Both Bruce Thompson and Mike Czerwinski counter that there will actually be fewer tests. “And the tests that there are will take less time,” says Czerwinski. According to Czerwinski, the discrepancy revolves around the counting of sub-tests as tests.
The push away from the proficiencies has many nefarious roots, say the reformers. Many teachers will welcome the retreat, says Peterson, himself a 5th-grade instructor at La Escuela Fratney, a bilingual school in the River West neighborhood: “Some teachers are lazy. They’d rather give out worksheets than really teach.” Peterson disputes the MPS estimate of how much it costs to run the proficiencies—”It’s less than $1 million,” he says—yet admits that whatever the expense, it’s cheaper to apply a standardized test.
Cynthia Ellwood feels that with MPS’s move toward administrative decentralization—a special passion for Bruce Thompson—”they can now have tests that can be scored on a machine and can do without more people at central office. The way I see it, the belief that performance-based assessment can drive the curriculum is gone.”

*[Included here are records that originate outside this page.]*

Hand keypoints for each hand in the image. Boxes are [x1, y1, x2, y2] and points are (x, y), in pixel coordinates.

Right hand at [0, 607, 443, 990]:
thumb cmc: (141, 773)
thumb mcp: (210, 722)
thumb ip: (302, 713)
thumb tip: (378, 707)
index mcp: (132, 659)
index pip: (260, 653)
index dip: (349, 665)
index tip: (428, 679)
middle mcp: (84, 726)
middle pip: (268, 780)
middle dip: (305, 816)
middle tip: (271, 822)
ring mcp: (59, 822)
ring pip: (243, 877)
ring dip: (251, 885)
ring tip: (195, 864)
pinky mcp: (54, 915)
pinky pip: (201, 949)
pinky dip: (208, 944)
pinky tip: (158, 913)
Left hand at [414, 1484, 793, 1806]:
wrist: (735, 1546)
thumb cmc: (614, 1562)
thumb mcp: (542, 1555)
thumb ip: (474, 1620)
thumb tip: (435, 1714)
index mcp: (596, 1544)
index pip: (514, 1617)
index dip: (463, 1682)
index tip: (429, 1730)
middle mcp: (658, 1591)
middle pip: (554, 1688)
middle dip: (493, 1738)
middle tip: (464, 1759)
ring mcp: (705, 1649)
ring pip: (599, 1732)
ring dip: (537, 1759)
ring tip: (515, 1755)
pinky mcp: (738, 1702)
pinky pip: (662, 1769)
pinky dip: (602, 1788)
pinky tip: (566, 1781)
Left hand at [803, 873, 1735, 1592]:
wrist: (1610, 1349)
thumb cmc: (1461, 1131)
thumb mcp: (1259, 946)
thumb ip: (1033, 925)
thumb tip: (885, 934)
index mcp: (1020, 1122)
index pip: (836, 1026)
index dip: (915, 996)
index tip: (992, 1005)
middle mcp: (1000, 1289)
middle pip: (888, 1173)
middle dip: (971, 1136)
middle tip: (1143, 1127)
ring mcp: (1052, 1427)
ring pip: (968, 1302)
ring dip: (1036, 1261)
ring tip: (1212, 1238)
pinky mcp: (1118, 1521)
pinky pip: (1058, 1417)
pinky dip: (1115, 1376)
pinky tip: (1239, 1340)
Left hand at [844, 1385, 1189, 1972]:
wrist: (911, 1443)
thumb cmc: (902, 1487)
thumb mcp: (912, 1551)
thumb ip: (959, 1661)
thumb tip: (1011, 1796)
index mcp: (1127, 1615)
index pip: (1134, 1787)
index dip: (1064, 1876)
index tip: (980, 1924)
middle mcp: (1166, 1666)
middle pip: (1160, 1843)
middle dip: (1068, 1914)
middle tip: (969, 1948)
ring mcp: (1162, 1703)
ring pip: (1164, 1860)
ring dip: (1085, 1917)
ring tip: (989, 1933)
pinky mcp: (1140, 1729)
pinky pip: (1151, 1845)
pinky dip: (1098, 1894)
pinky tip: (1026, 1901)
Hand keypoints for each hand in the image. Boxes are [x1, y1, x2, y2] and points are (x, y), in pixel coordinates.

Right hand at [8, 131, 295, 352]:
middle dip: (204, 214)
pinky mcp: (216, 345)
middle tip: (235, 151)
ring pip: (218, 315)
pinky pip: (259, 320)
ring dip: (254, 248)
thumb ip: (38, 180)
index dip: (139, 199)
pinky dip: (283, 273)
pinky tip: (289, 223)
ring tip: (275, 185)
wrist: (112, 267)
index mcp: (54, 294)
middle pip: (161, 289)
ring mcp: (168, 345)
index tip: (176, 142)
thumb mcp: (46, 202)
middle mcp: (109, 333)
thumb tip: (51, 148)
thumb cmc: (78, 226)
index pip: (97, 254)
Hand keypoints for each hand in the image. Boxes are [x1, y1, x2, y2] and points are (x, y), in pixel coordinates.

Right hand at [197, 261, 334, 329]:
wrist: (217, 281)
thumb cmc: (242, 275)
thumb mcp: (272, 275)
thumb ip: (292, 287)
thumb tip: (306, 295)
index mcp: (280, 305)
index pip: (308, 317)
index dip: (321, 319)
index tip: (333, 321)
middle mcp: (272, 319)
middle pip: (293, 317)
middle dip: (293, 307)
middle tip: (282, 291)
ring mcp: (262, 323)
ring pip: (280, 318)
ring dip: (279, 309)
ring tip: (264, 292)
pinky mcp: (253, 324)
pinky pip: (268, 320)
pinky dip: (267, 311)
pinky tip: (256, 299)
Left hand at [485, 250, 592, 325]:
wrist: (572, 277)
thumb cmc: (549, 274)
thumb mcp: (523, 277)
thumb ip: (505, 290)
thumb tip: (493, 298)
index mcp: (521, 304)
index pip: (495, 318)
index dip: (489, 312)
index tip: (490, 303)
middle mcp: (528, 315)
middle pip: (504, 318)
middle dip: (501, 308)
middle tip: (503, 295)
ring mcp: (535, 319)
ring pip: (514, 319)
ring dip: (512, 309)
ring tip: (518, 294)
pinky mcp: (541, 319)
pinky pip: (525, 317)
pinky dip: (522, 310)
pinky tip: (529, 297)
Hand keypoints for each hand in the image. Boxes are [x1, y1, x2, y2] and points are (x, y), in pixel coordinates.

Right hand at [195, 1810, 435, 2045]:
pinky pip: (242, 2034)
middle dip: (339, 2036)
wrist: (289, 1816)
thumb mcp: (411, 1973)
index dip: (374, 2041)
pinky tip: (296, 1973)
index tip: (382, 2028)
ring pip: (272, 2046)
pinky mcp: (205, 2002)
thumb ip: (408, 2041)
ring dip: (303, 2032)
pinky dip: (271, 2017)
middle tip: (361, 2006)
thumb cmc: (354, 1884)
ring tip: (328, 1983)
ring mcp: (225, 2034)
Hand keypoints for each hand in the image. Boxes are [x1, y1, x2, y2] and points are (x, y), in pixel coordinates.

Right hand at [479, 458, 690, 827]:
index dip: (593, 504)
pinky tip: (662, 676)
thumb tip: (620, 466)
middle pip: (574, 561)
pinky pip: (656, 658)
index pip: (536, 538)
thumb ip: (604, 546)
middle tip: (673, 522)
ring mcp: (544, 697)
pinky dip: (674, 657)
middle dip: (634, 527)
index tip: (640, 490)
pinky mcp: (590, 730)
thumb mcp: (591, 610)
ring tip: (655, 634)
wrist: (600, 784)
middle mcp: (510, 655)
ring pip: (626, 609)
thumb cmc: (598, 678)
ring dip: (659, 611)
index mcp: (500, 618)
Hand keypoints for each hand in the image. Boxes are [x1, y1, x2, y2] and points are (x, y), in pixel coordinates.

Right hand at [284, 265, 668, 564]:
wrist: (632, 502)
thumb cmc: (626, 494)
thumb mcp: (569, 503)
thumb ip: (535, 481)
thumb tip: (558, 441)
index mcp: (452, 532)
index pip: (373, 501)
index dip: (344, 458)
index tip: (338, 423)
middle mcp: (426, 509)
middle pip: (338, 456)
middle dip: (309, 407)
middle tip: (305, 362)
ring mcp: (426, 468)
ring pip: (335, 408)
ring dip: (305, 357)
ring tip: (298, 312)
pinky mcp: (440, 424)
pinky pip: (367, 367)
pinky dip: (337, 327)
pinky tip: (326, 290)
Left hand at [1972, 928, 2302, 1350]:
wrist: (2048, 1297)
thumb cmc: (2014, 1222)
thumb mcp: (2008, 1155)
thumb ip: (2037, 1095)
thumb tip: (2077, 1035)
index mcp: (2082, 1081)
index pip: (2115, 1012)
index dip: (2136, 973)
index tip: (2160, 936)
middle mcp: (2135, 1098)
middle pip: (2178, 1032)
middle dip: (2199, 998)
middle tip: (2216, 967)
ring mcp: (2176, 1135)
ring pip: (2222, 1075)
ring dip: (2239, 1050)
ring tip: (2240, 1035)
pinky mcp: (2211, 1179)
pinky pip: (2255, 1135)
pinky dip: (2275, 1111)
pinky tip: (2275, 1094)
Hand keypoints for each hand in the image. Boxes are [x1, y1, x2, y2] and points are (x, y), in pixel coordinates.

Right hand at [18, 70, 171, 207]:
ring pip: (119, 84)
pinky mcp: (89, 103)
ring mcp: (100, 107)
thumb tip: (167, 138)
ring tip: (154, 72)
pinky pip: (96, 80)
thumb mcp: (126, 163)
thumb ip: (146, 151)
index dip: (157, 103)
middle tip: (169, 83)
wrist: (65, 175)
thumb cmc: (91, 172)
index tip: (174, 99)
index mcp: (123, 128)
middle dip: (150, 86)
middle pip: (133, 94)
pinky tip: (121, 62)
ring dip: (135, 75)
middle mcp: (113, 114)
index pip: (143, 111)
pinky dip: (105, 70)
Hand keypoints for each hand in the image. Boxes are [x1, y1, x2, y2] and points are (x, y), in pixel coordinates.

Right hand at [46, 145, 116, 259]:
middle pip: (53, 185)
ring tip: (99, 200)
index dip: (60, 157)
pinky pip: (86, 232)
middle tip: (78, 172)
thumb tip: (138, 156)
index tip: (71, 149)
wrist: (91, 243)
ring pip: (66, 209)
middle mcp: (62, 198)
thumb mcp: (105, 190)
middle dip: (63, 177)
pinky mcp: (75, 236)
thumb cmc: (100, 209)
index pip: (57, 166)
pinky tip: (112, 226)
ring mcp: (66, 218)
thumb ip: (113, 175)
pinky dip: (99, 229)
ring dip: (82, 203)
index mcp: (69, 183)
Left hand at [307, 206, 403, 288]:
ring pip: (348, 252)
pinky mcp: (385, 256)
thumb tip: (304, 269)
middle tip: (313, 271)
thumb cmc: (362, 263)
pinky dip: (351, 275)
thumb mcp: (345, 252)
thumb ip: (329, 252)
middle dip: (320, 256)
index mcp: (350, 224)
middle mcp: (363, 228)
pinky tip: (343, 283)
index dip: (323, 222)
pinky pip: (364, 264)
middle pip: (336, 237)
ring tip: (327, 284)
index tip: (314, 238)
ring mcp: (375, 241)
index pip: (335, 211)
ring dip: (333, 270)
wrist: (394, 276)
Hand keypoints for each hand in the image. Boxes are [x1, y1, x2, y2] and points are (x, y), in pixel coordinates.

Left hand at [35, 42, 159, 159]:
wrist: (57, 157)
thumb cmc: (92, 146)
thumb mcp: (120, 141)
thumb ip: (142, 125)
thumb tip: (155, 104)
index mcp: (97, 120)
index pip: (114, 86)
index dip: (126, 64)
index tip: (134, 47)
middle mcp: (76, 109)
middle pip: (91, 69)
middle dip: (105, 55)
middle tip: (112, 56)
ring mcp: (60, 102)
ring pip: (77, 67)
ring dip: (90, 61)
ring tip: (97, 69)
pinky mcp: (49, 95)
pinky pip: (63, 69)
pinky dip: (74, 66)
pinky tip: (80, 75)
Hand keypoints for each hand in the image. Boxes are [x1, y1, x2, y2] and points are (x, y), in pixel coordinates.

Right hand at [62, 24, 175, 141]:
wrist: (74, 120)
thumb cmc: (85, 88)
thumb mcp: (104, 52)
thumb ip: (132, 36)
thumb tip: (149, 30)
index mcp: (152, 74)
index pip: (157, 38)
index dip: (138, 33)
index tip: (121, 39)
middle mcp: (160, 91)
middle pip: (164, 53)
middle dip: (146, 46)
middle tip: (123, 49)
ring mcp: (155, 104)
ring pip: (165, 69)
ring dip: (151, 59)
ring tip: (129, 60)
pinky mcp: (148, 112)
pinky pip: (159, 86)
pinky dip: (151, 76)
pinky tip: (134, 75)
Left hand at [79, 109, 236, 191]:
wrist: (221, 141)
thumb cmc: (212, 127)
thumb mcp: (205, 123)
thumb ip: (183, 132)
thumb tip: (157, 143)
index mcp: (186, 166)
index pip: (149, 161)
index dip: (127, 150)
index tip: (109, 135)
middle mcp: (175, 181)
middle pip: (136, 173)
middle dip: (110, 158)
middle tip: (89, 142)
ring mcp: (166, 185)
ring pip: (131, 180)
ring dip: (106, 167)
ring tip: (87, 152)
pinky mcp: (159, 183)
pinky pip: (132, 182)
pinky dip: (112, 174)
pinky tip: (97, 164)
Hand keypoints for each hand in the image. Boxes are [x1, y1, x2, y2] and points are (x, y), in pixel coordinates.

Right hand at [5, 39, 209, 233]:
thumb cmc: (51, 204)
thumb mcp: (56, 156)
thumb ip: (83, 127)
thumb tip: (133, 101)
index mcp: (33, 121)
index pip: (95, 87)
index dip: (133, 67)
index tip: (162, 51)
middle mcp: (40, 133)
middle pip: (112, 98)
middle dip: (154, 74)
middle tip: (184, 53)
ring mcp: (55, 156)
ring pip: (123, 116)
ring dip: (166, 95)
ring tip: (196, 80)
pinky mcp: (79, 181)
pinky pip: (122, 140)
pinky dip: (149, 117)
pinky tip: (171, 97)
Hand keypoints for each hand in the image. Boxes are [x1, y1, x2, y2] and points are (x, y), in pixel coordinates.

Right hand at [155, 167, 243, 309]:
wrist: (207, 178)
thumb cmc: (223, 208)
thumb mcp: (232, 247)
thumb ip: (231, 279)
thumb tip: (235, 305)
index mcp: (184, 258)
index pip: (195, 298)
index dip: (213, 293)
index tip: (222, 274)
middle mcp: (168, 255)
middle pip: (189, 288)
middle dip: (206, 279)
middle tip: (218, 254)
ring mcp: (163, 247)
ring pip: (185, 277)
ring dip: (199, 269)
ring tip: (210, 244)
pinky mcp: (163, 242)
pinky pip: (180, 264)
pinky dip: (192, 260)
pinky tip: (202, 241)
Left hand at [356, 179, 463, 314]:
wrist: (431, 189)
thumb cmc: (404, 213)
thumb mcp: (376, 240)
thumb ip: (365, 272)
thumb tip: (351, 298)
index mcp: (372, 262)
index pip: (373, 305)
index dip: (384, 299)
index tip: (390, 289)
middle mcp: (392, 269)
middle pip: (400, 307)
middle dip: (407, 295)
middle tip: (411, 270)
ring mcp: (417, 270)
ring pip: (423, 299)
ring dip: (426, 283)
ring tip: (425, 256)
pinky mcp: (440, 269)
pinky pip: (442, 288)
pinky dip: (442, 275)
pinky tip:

Korté concedes that the new procedures “well might” diminish the proficiencies, a trend he bemoans yet sees as a sign of the times: “The world is moving toward too much testing. The political environment is somehow wrestling the public schools to the ground using tests. Look at the presidential campaign. We’re going through a phase. In six or seven years, the pendulum will swing back the other way.”
Meanwhile, Korté frets about the effects: “Everybody wants the best and the brightest, but what is the potential for the rest of the kids who don’t pass tests? The trick is to deal with the immigrant kids, or kids who are wrecks before they ever get to school, or have 75 IQs. All the rigor in the world isn’t going to help those kids.”